** Material shown follows **

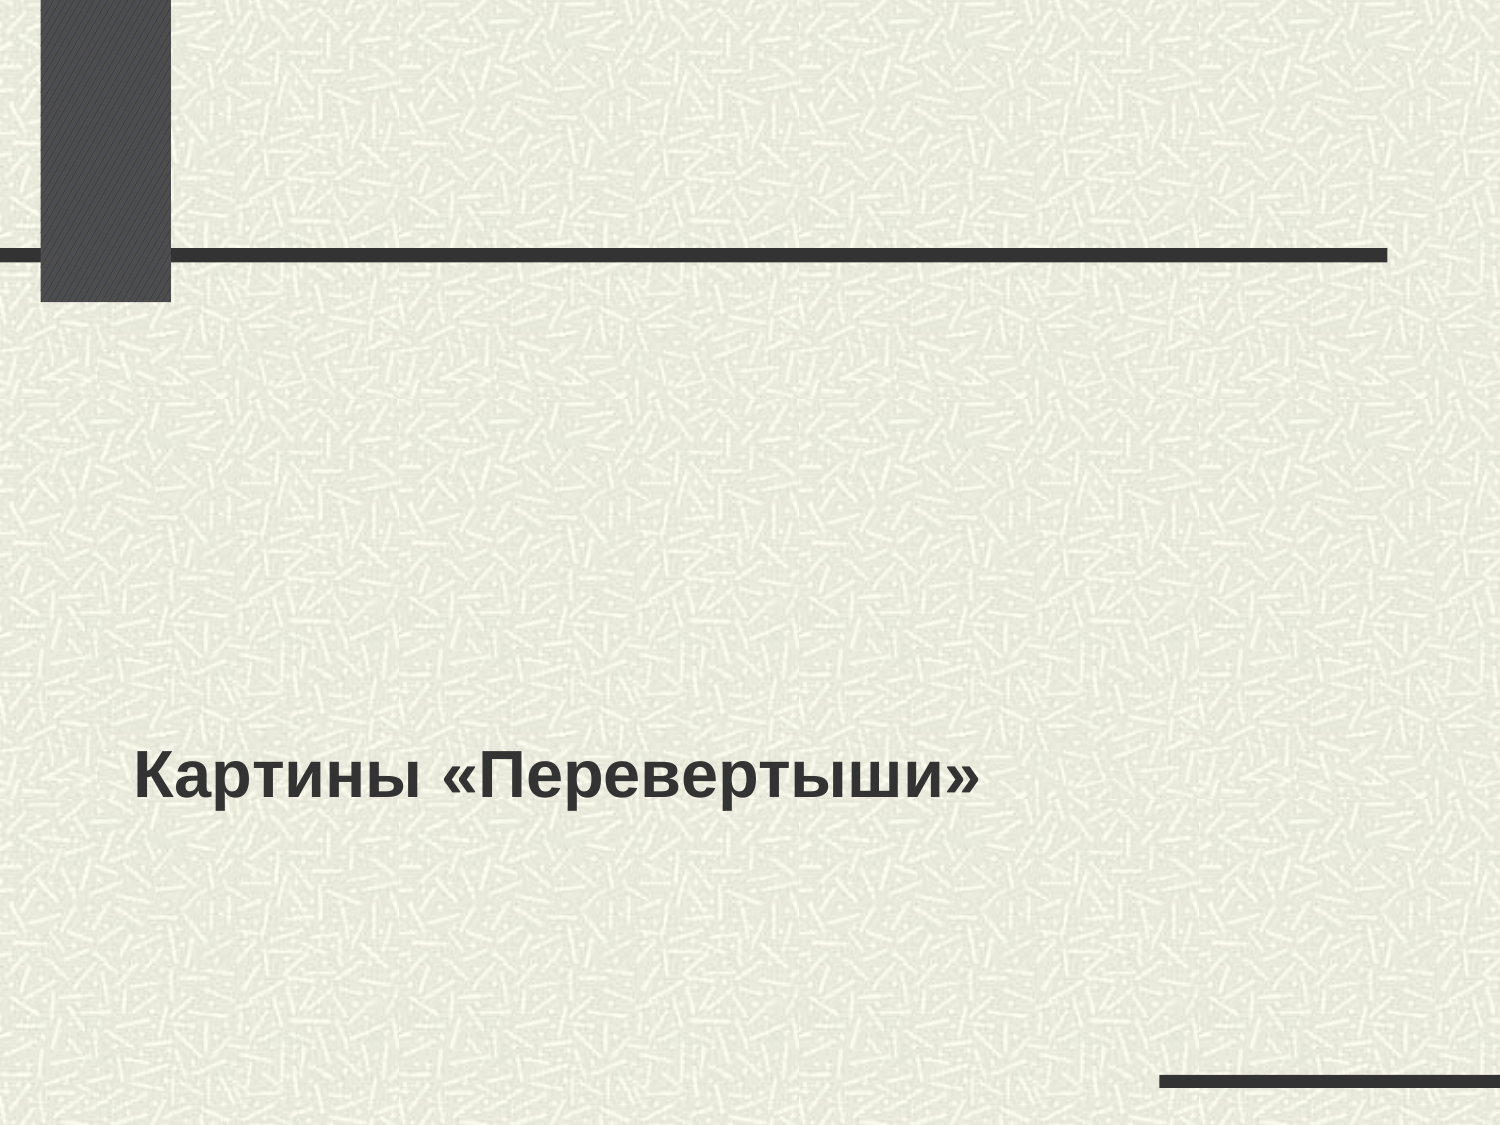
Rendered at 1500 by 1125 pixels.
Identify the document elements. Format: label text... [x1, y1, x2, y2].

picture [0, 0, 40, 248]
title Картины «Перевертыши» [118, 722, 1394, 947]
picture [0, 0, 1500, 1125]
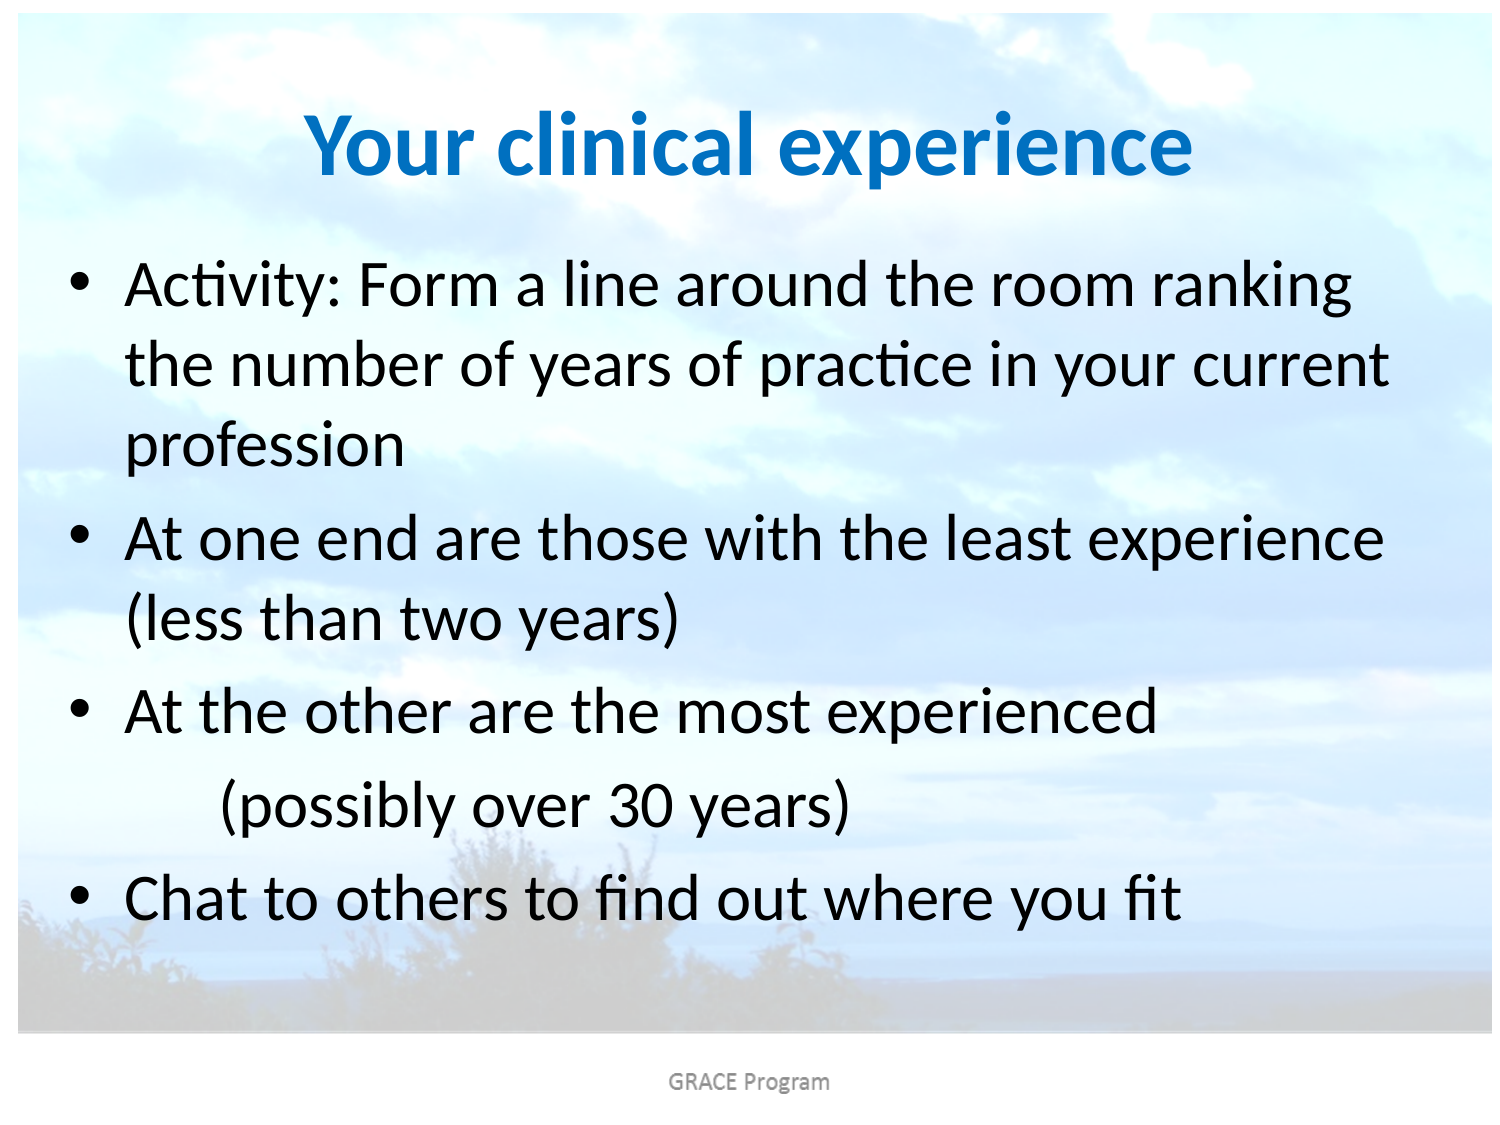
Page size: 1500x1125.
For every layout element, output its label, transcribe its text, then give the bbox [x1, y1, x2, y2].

** End of Material shown **
** Material shown follows **

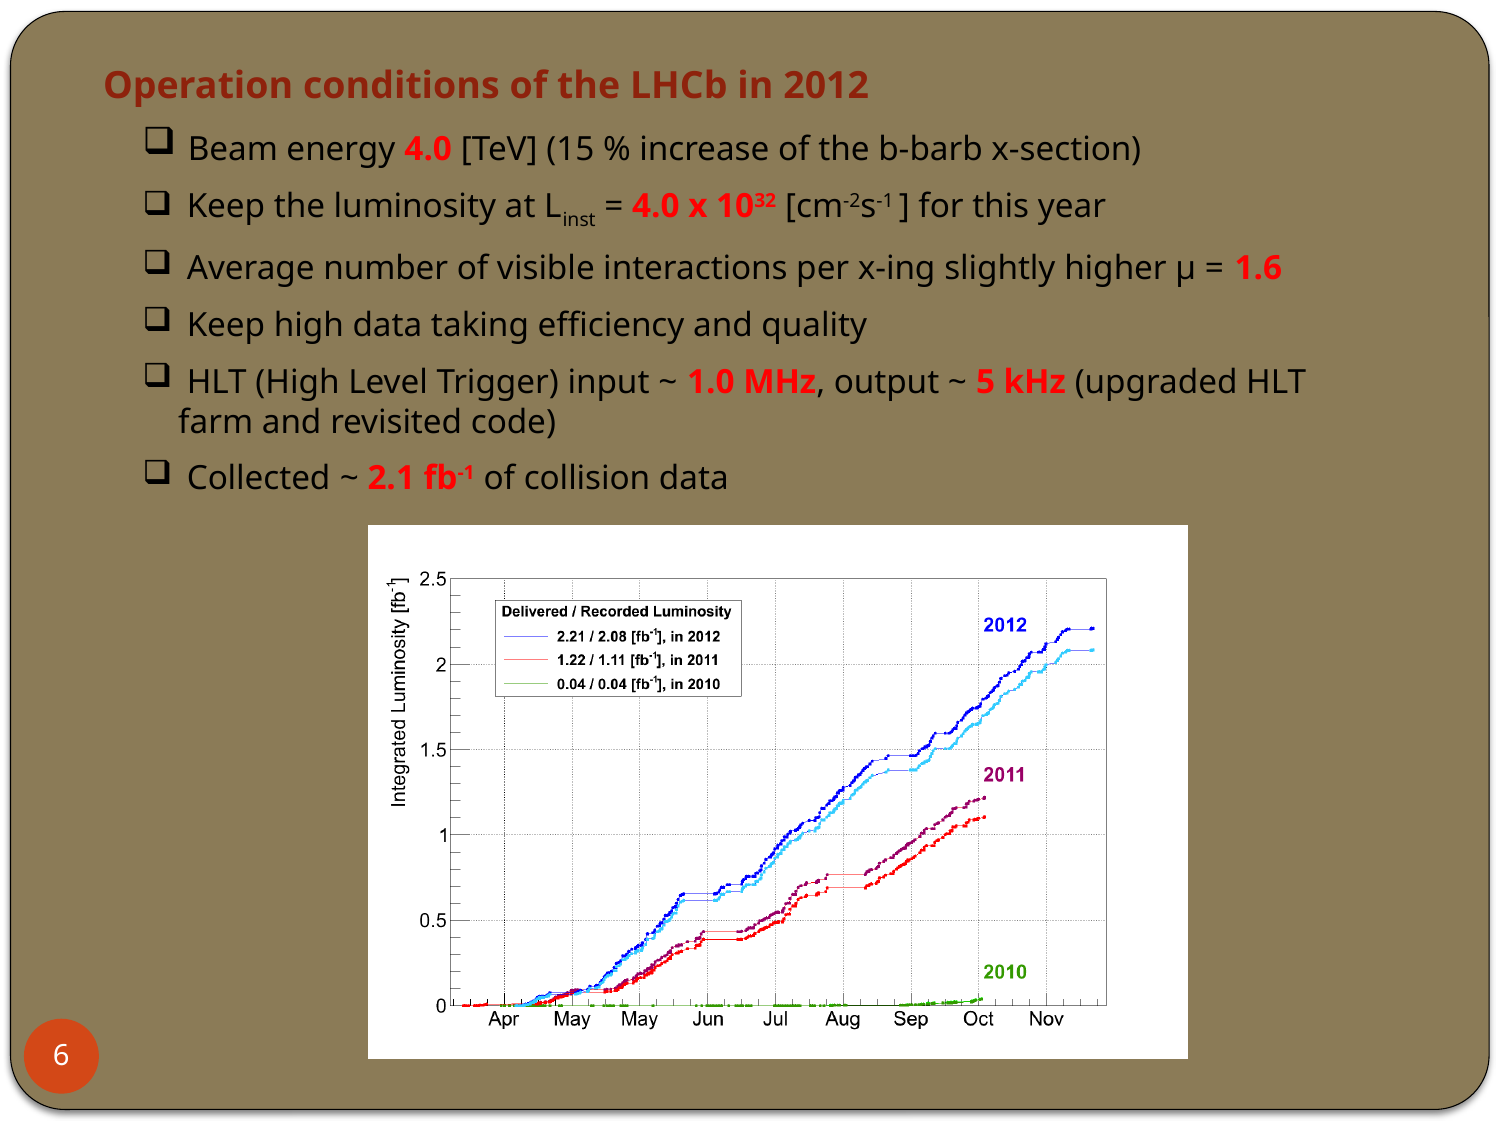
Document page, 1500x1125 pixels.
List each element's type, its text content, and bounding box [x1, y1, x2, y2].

** End of Material shown **

Wherever the string "pixels" appears in a line of the records above, copy that line.

*Expected output*:
Rendered at 1500 by 1125 pixels.
Document page, 1500x1125 pixels.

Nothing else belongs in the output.